Sif gradually became aware of voices. It sounded like an argument, insistent but quiet. She opened her eyes. Falthejn’s trinket still filled the cavern with a hard-edged light, but she could see the early dawn’s light filling in shadows toward the cave’s mouth.
“Madness,” said Hrothgar. “Twelve’s eyes, they’ll kill us before the day is out.”
Patiently, Falthejn explained, “They will not. If they will, we will leave the road, but today we are safe.”

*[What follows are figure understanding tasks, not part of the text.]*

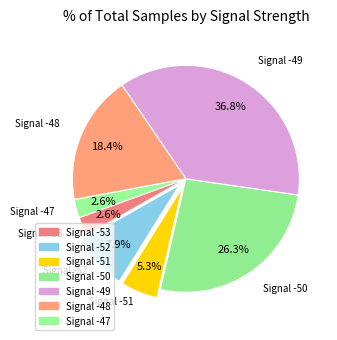

How many segments does this pie chart have?

7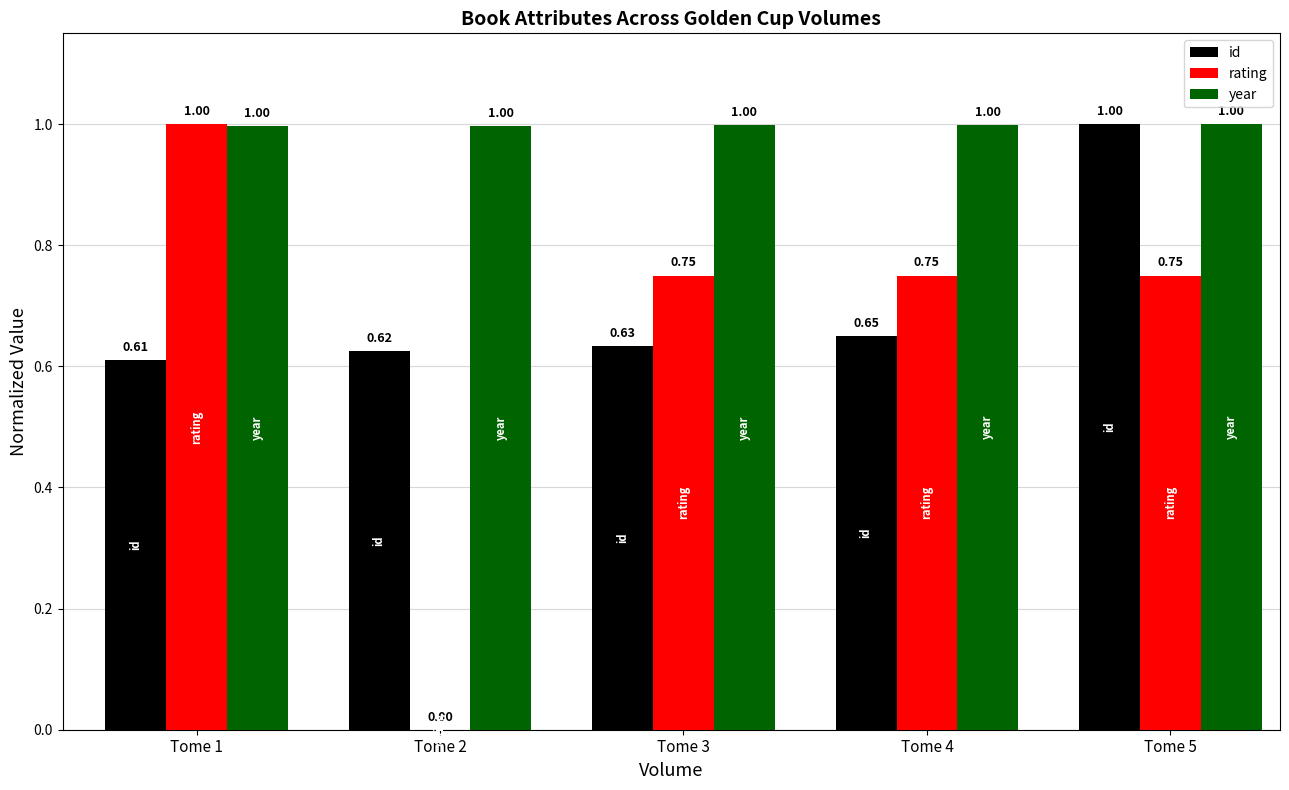

Are the bars grouped side by side (vs. stacked)?

Yes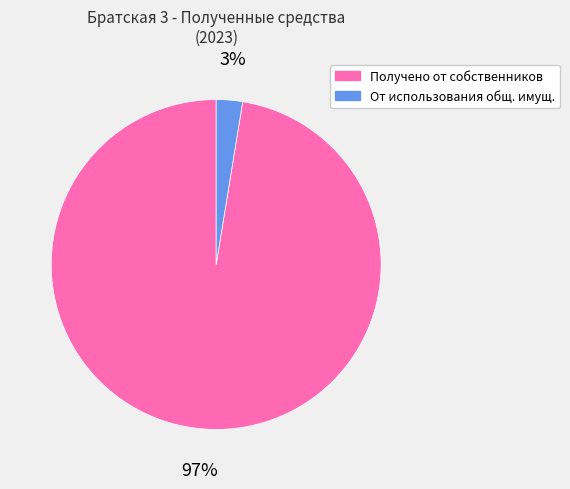

The От использования общ. имущ. slice represents 3% of the pie. True or false?

True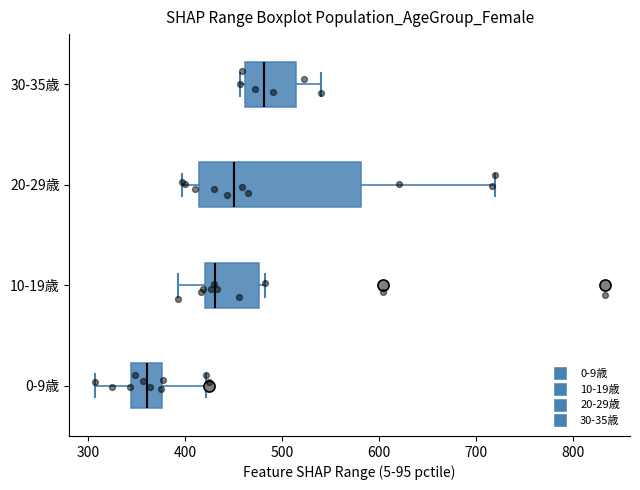

Which box has the furthest to the right median line?

30-35歳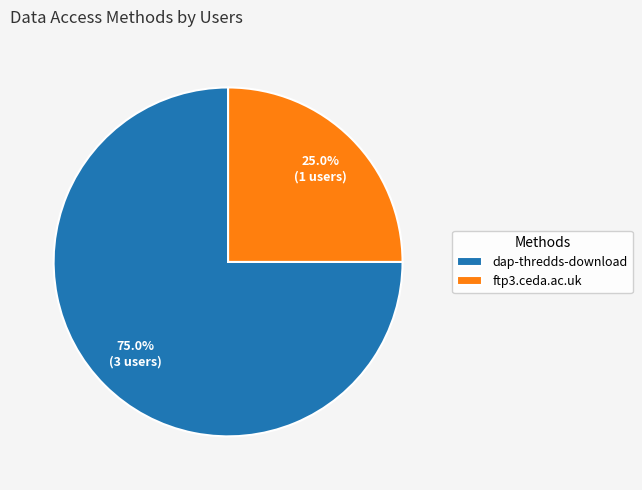

How many segments does this pie chart have?

2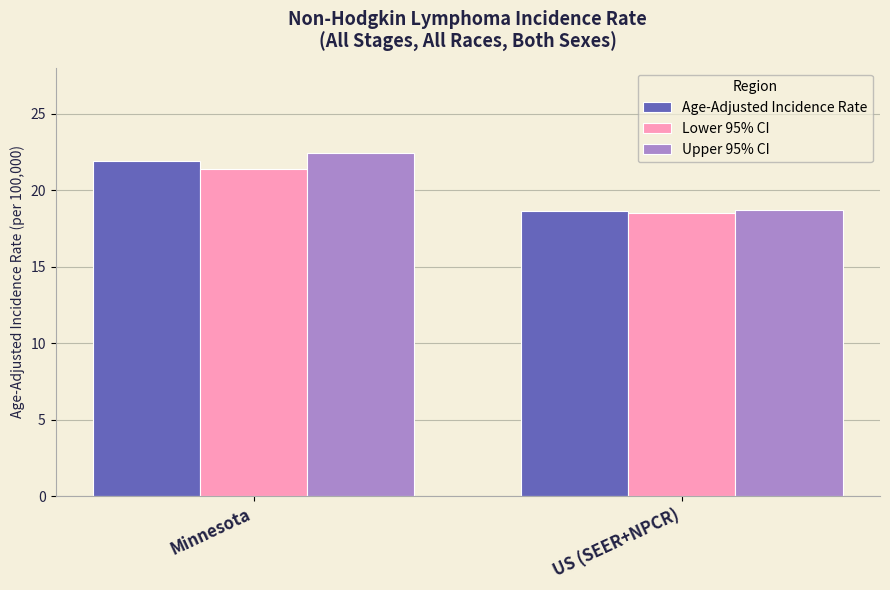

How many groups of bars are there?

2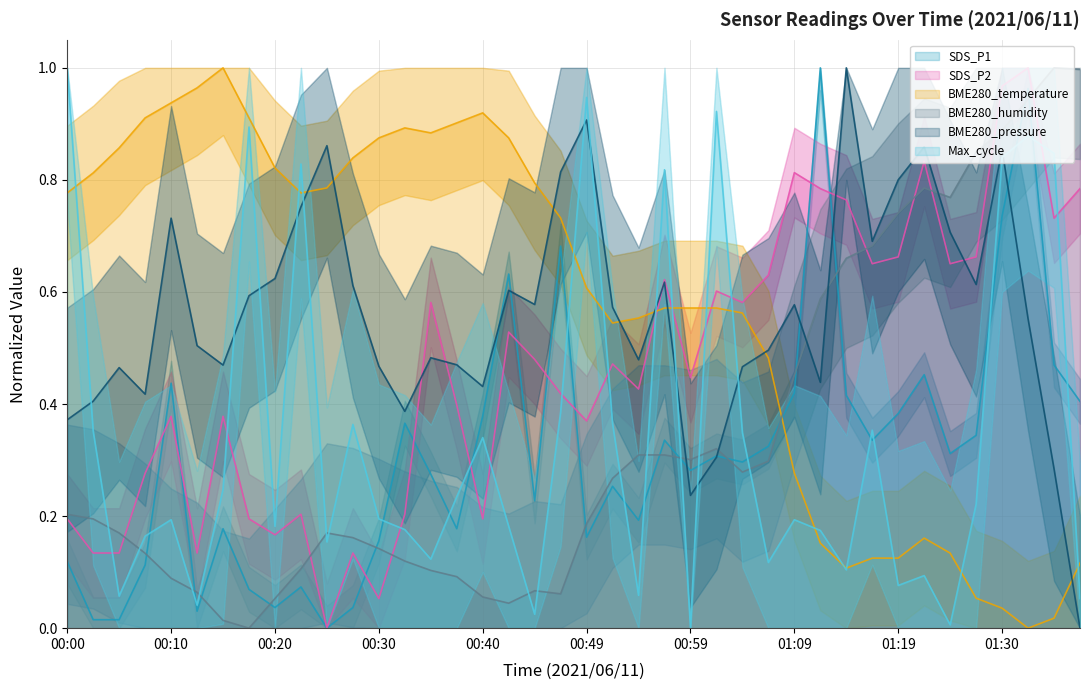

What is the difference between the highest and lowest values at 00:57?

0.5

“Not half a day ago you told us you do not see in sure things!” Hrothgar’s voice rose.
Falthejn sighed. “I cannot be completely sure,” he said. “I can come very, very close.” It sounded to Sif as though he’d said the very same thing before.
She sat up. Alfhilde showed her a smile. The feeling was genuine, but Alfhilde looked tense, like a bowstring pulled taut. If she were standing, she would have been pacing. As it was, Jakob took some of her attention, and her contribution to the conversation seemed limited to exasperated looks.
“You would risk our safety on—”
“Hrothgar,” Alfhilde said warningly. She motioned him over. She spoke softly, but Sif had always been keen of hearing, and it was no effort to overhear: “Falthejn Arnarsson is a magiker.”
“And?” Hrothgar replied.
“And he is better prepared than anyone here to tell us what is best to do.”